Collected data entries
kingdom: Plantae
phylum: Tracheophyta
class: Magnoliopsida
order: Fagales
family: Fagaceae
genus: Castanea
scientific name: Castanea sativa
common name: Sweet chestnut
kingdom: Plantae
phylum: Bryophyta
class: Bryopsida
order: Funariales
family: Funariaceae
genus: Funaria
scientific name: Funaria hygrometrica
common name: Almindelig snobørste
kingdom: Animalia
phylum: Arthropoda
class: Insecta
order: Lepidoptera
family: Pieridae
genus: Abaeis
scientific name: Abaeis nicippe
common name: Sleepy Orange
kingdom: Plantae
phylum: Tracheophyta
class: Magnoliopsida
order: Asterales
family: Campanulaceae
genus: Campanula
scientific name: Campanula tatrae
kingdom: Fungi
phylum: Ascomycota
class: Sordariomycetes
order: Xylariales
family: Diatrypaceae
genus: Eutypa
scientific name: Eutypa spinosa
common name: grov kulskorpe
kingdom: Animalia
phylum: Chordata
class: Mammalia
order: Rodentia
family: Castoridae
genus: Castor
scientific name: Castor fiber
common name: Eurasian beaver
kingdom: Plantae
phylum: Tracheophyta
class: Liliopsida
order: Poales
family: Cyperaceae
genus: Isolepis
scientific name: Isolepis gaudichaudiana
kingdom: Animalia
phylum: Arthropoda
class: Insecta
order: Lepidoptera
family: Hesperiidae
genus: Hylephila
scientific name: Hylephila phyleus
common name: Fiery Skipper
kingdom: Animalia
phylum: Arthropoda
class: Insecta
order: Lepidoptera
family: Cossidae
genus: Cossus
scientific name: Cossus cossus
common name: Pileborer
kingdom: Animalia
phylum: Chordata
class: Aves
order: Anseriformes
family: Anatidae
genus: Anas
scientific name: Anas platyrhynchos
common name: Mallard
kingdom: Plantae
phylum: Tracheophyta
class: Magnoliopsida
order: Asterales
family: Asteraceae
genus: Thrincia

GOAL OF THE EXERCISE
Convert every line in the records above into a single numbered list, leaving out any blank lines.

ANSWER
1. kingdom: Plantae
2. phylum: Tracheophyta
3. class: Magnoliopsida
4. order: Fagales
5. family: Fagaceae
6. genus: Castanea
7. scientific name: Castanea sativa
8. common name: Sweet chestnut
9. kingdom: Plantae
10. phylum: Bryophyta
11. class: Bryopsida
12. order: Funariales
13. family: Funariaceae
14. genus: Funaria
15. scientific name: Funaria hygrometrica
16. common name: Almindelig snobørste
17. kingdom: Animalia
18. phylum: Arthropoda
19. class: Insecta
20. order: Lepidoptera
21. family: Pieridae
22. genus: Abaeis
23. scientific name: Abaeis nicippe
24. common name: Sleepy Orange
25. kingdom: Plantae
26. phylum: Tracheophyta
27. class: Magnoliopsida
28. order: Asterales
29. family: Campanulaceae
30. genus: Campanula
31. scientific name: Campanula tatrae
32. kingdom: Fungi
33. phylum: Ascomycota
34. class: Sordariomycetes
35. order: Xylariales
36. family: Diatrypaceae
37. genus: Eutypa
38. scientific name: Eutypa spinosa
39. common name: grov kulskorpe
40. kingdom: Animalia
41. phylum: Chordata
42. class: Mammalia
43. order: Rodentia
44. family: Castoridae
45. genus: Castor
46. scientific name: Castor fiber
47. common name: Eurasian beaver
48. kingdom: Plantae
49. phylum: Tracheophyta
50. class: Liliopsida
51. order: Poales
52. family: Cyperaceae
53. genus: Isolepis
54. scientific name: Isolepis gaudichaudiana
55. kingdom: Animalia
56. phylum: Arthropoda
57. class: Insecta
58. order: Lepidoptera
59. family: Hesperiidae
60. genus: Hylephila
61. scientific name: Hylephila phyleus
62. common name: Fiery Skipper
63. kingdom: Animalia
64. phylum: Arthropoda
65. class: Insecta
66. order: Lepidoptera
67. family: Cossidae
68. genus: Cossus
69. scientific name: Cossus cossus
70. common name: Pileborer
71. kingdom: Animalia
72. phylum: Chordata
73. class: Aves
74. order: Anseriformes
75. family: Anatidae
76. genus: Anas
77. scientific name: Anas platyrhynchos
78. common name: Mallard
79. kingdom: Plantae
80. phylum: Tracheophyta
81. class: Magnoliopsida
82. order: Asterales
83. family: Asteraceae
84. genus: Thrincia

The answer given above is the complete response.